The state courts have found that Poret fled from Louisiana after allegedly committing the crime for which he was indicted. But the time allowed Poret by state law to challenge the validity of his grand jury expired long before he was arrested and brought back to Louisiana. It is apparent therefore that after his arrest Poret never had any opportunity at all to challenge the grand jury. It is true that if Poret had not fled and had been arrested and had the benefit of counsel early enough he could have challenged the grand jury's composition. For this reason the Court holds that he forfeited his federally guaranteed right to have his case considered by an unpacked grand jury. I cannot agree that the right to the kind of fair trial guaranteed by the Federal Constitution and congressional enactment can be thus denied by a State. If Poret can be denied this constitutional right, why not others? Could a state statute of limitations like this one declare that anyone under indictment who flees the State has thereby waived his right to counsel or his right to be tried by an unbiased judge? Cf. In re Murchison, 349 U. S. 133.
Poret could have been charged with a federal crime under 62 Stat. 755, 18 U. S. C. § 1073, for fleeing from one State to another to avoid prosecution. But he could not have been convicted until after adequate notice and a fair trial on an indictment returned by a fair grand jury selected without regard to race or color. And certainly Congress did not by this statute authorize state courts to forfeit the federally protected rights of an accused because he had violated the federal law against fleeing. I suppose Congress would have no power to do such a *104thing. Under our system even a bad man is entitled to have his case considered at every stage by a fair tribunal.

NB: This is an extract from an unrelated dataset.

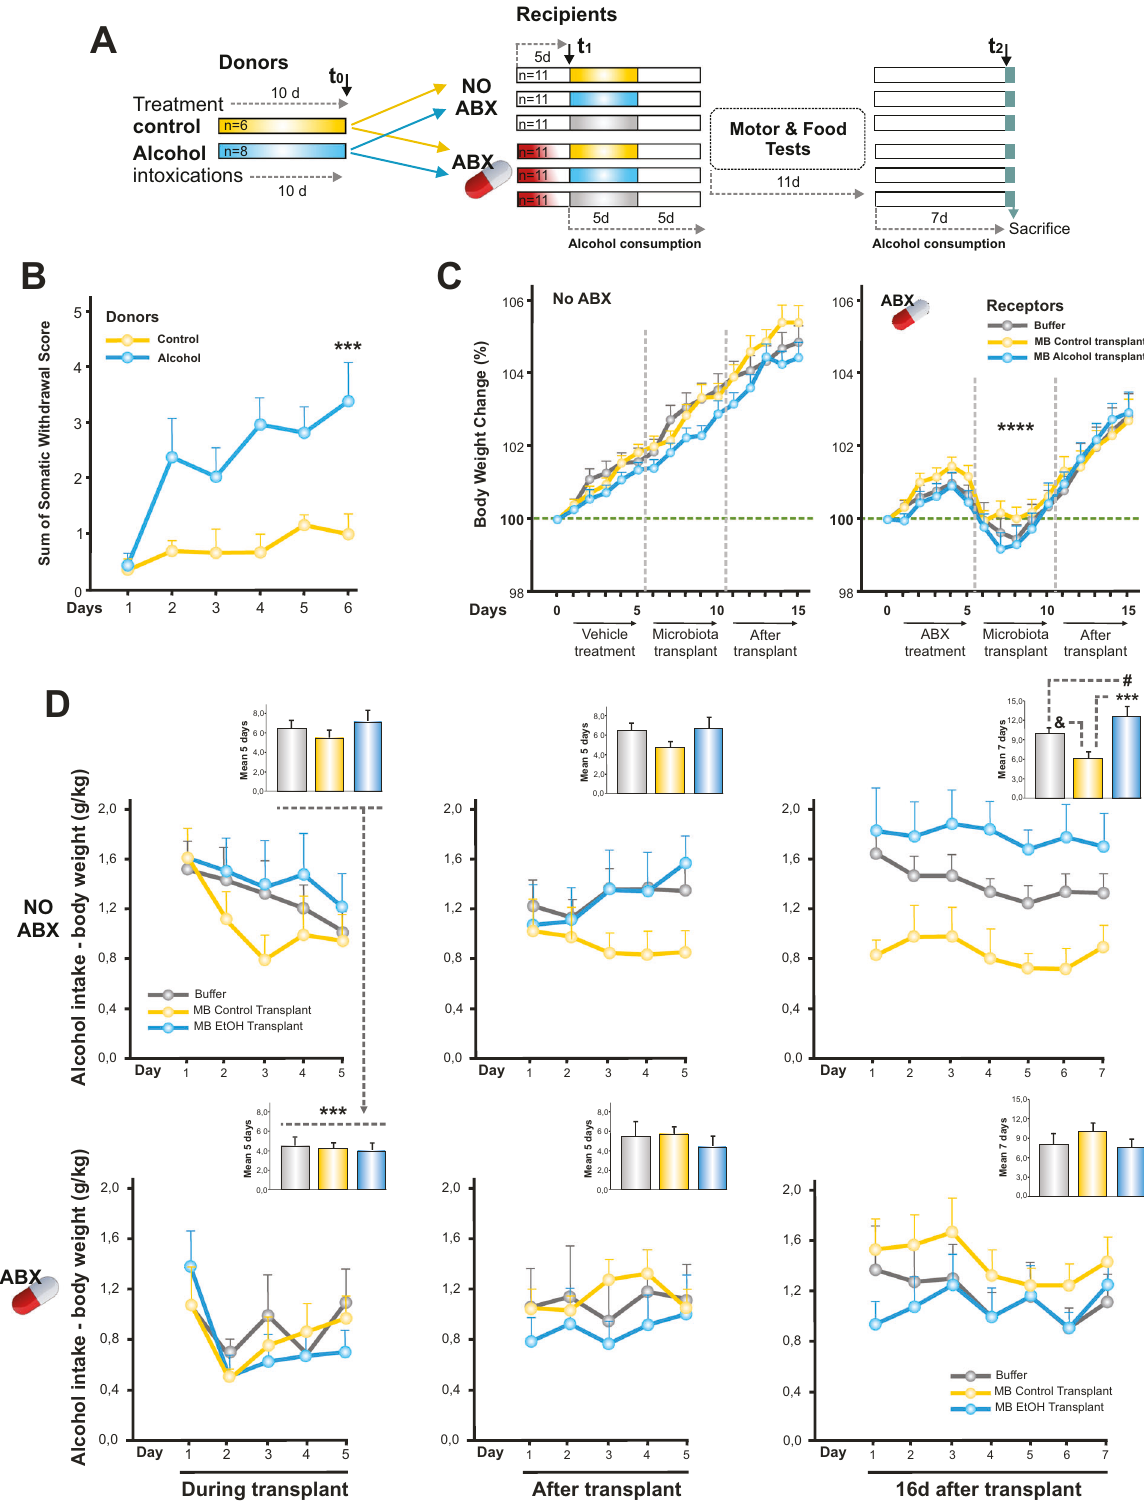
and Evenness ( p < 0.09) indices (Fig. 1C). That means that bacteria were evenly distributed within each group. However, Beta diversity, which it considers the between-group differences in diversity, showed signi fi cant differences ( p < 0.005, based on the Jaccard distance index) (Fig. 1D). Regarding the relative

No sound reasons have been advanced supporting the power of a State to use the device here contrived to justify trial of defendants on indictments returned by grand juries in flagrant violation of the Federal Constitution. The arguments advanced by the Court find no substantial support in any of our prior decisions. On the contrary, this Court has strongly asserted the right of defendants to raise defenses permitted others despite their guilt or innocence of charges that are separate and distinct from those upon which they are tried. See Hovey v. Elliott, 167 U. S. 409. Cf. majority and dissenting opinions in National Union of Marine Cooks & Stewards v. Arnold, 348 U. S. 37. The Court’s opinion here appears to me to give far too little weight to the constitutional and statutory rights of an accused to be indicted and tried by juries selected without racial discrimination.
I would reverse the convictions of Poret and Michel. Since Labat and Poret were jointly indicted by the same unconstitutionally selected grand jury, I would vacate the conviction of Poret’s codefendant Labat. See Ashcraft v. Tennessee, 322 U. S. 143, 155-156, and 327 U. S. 274, 279. Cf. Malinski v. New York, 324 U. S. 401.